Este retorno es muy real, aunque aún es muy discreto. Fabienne Padel, de 57 años, es una de esas viudas consagradas. Hizo los votos en 2016 y trabaja en la delegación de jóvenes y vocaciones de la diócesis bretona de Quimper-et-Léon. Se casó en 1990 y tuvo tres hijos. Su marido, Marc, murió en 2002, y antes y después de ese momento su evolución espiritual, que ha contado a Alexia Vidot en La Vie, tuvo momentos sobrecogedores.

* * *

Mis padres hicieron bautizar a sus tres hijos -de los que yo soy la mayor- para cubrir el expediente, ni más ni menos. Cuando íbamos a catequesis nos pedían que fuéramos a misa, pero mis padres no iban nunca. Por lo tanto, no crecí en la fe católica, como mucho recibí un “barniz” y una formación. A pesar de todo, me gustaba la capellanía, a la que fui fiel hasta la facultad. Hay que decir que nuestro capellán era un hombre extraordinario.

Ex misionero, lo unía todo haciéndonos vivir ya entonces la ecología integral. Tenía ideas innovadoras que nos llevaban a plantearnos preguntas, a debatir y comprometernos. Durante esos años Dios no estaba muy presente en mi vida. Pero yo sí lo estaba en la suya. Y sabía hacerse presente en los momentos importantes.

*Material proporcionado:*
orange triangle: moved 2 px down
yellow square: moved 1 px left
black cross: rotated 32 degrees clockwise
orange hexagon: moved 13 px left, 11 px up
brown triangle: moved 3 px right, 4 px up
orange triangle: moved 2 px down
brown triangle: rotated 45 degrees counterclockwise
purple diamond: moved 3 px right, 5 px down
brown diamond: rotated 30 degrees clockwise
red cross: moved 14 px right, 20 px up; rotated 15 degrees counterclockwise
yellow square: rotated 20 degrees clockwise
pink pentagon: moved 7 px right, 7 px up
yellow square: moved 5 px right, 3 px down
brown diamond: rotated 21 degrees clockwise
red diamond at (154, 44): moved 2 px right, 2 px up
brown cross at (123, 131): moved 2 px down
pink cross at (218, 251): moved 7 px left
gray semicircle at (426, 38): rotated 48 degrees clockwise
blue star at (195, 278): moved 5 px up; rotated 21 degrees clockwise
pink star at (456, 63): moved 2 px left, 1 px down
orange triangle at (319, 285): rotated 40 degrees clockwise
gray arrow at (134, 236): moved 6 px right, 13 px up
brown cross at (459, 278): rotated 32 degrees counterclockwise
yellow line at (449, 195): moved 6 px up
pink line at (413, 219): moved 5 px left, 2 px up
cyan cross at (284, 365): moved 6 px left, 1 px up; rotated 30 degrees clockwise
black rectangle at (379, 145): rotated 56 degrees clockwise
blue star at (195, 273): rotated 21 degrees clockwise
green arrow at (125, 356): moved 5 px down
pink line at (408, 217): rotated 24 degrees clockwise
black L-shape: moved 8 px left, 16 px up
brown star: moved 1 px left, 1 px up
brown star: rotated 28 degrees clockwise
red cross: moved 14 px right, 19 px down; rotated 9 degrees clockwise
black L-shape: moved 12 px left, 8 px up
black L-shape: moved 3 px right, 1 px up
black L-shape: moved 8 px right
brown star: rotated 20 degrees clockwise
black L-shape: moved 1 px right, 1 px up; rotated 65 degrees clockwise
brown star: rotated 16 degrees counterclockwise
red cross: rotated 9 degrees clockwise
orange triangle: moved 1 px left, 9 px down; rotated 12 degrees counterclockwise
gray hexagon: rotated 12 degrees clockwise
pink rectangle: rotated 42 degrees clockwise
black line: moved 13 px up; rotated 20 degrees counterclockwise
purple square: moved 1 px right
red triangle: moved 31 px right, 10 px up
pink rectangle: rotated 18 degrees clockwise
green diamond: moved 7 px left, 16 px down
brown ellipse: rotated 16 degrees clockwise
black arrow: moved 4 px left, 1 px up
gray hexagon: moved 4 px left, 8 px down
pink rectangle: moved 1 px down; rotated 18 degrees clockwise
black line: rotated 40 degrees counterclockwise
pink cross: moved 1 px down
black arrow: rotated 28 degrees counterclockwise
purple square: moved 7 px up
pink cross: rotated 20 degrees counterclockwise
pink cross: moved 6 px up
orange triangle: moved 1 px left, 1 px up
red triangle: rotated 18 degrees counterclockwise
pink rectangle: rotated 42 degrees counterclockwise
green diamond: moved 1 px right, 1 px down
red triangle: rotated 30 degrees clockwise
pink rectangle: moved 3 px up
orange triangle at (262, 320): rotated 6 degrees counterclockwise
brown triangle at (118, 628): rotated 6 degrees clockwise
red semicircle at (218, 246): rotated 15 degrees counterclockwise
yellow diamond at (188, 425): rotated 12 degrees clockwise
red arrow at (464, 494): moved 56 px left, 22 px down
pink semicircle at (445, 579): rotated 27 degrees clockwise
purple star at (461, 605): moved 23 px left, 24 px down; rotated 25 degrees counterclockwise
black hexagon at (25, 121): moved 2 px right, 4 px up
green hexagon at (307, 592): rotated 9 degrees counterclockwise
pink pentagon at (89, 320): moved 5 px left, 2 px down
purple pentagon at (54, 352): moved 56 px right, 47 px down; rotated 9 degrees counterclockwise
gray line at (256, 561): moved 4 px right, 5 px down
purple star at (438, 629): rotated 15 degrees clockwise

*Tareas propuestas:*
A. Repite tal cual el fragmento, empezando por "Ex misionero, lo" y siguiendo hasta "los momentos importantes.".
B. Traduce al inglés, por favor, esta oración del fragmento: «Durante esos años Dios no estaba muy presente en mi vida.»

*Soluciones del ejercicio:*
A.
Ex misionero, lo unía todo haciéndonos vivir ya entonces la ecología integral. Tenía ideas innovadoras que nos llevaban a plantearnos preguntas, a debatir y comprometernos. Durante esos años Dios no estaba muy presente en mi vida. Pero yo sí lo estaba en la suya. Y sabía hacerse presente en los momentos importantes.

B. During those years God was not very present in my life.